Household incomes have grown, not because of rising wages and salaries, but rather due to higher investment income and government transfers, according to KPMG Economics’ report Financial Stress in Australian Households: the haves, the have-nots, the taxed-nots and the have-nothings.

The report found that the bottom 20 per cent of households recorded the highest rate of growth in investment income, at 8.5 per cent per annum, compared to an average of 2.3 per cent over the past decade for the other households.

This increase reflects a greater exposure to investment activities such as negatively geared property investment, putting people on lower incomes at risk of being unable to meet their mortgage repayments should interest rates rise. Negative gearing under fire

According to the 2014-15 taxation statistics released by the Australian Taxation Office last week, 1.27 million people who negatively geared recorded a rental net loss, slightly down from 1.3 million claimed the year prior.

The number of Australians with a rental property has increased to just over 2.05 million, up from 1.98 million in 2012-13.

But the amount of losses claimed by Australians on mortgage interest payments and other items against their taxable income reduced in line with lower interest rates. In 2014-15, the net result from rentals was a loss of $3.6 billion, down from $5.7 billion in total loss in 2012-13.

While people across all income spectrums claimed losses, those on the highest incomes were the biggest beneficiaries in dollar terms.

The data also shows that the number of investors with one rental property has grown by 2.4 per cent over the two years to June 2015, but the number of investors with two or more rental properties has grown by nearly 34,000, or 6.2 per cent over the same period.

“It seems that once you’re hooked on the drug of investing in property, you want more and more,” KPMG chief economist Brendan Rynne said.

“Any increase in our historically low interest rates would cause serious problems given the growth of outstanding residential loans over the past decade.”

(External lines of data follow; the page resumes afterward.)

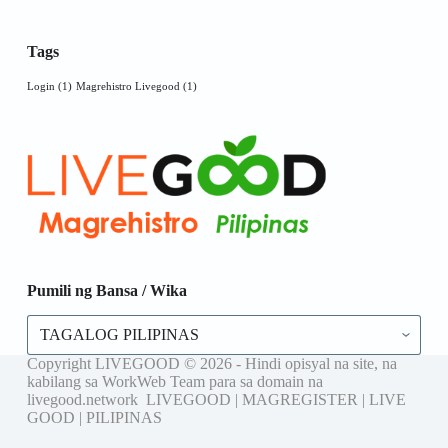
Tags
Login
(1)
Magrehistro Livegood
(1)
Pumili ng Bansa / Wika
Pumili
ng
Bansa
Copyright LIVEGOOD © 2026 - Hindi opisyal na site, na
/
kabilang sa WorkWeb Team para sa domain na
Wika
livegood.network LIVEGOOD | MAGREGISTER | LIVE
GOOD | PILIPINAS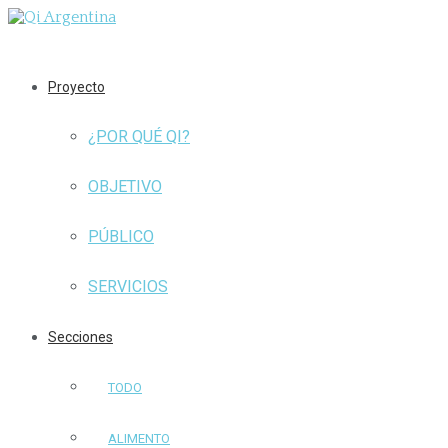
Proyecto
¿POR QUÉ QI?
OBJETIVO
PÚBLICO
SERVICIOS
Secciones
TODO
ALIMENTO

Given housing costs are the largest single expenditure that households face, he said “fresh policies to target this issue are sorely needed”.

In recent weeks, there’s been a growing chorus of voices including the Australian Institute of Company Directors and the chair of the government’s financial system inquiry David Murray calling for policy changes to negative gearing and capital gains tax concessions.

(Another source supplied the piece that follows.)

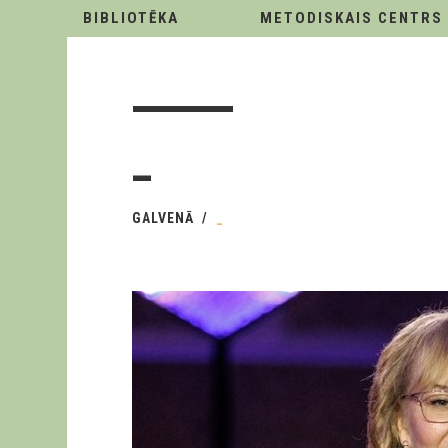
BIBLIOTĒKA
METODISKAIS CENTRS
_
GALVENĀ
_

Reserve Bank governor Philip Lowe has also said that one of the reasons investor loans and interest-only loans were climbing rapidly and contributing to higher house prices is due to “the taxation arrangements that apply to investment in residential property in Australia”.

But Treasurer Scott Morrison ruled out any changes to negative gearing in May’s federal budget. About 460,000 households in ‘hardship’

The KPMG report examines Australian households over the past 20 years, drawing data from the Household Income and Labour Dynamics in Australia (HILDA) 2017 survey, and Australian Bureau of Statistics (ABS) Household Expenditure survey, which covers the years 1998-2010.

Around 10 to 15 per cent of households appear to be consistently unable to pay bills and debts as they fall due. These are the “have-nots” and they comprise nearly 1.4 million households.

Then there is the “have-nothings” – households who live with entrenched disadvantage – unable to afford heating and meals, need to pawn possessions or require assistance from welfare organisations. The report says they represent about 3 to 5 per cent of Australian society.

The “have-nothings” category now constitutes about 460,000 households. Since the turn of the century, 94,000 households joined the “have-nothings”.

Spending on non-essential items has also fallen, the report said. One-quarter of Australia’s households cannot afford annual holidays for one week a year away from home. One-fifth of households are unable to entertain themselves away from home once a fortnight. And 10 per cent of households cannot afford to have a special meal with their families or purchase new clothes. Call to tighten welfare payments

KPMG warned against taxing the rich more. It suggests the Turnbull government instead tighten up welfare payments.

Policies to deliver welfare to the very poorest are less effective than to slightly better off recipients, the second-lowest 20 per cent of households.

“While overall, the social safety net appears to be working as intended, it is curious that the second-lowest category receives proportionately more in transfer payments than they pay in tax compared with the very poorest people,” Mr Rynne said.

“This suggests welfare payments might need better targeting.”

The report said over the past 35 years, transfers payments have risen from representing about 30 cents per dollar of tax revenue to now represent about 40 cents per dollar of tax revenue; an increase of 33 per cent.

Income from the top 40 per cent of Australian households is being redistributed to pay for the transfer benefits received by the bottom 60 per cent of Australian households.

The wealthiest households still receive a small amount of government support, most likely through some form on non-means-tested payments, such as the $7500 childcare rebate.

The report said targeting of transfer payments loosened in 2009 when the then Rudd government made payments to households under its $52.4 billion package designed in response to the GFC, but “was never tightened up sufficiently once the need for the stimulus subsided”.

“Once middle-class welfare is given, it is politically difficult to take it away,” the report said.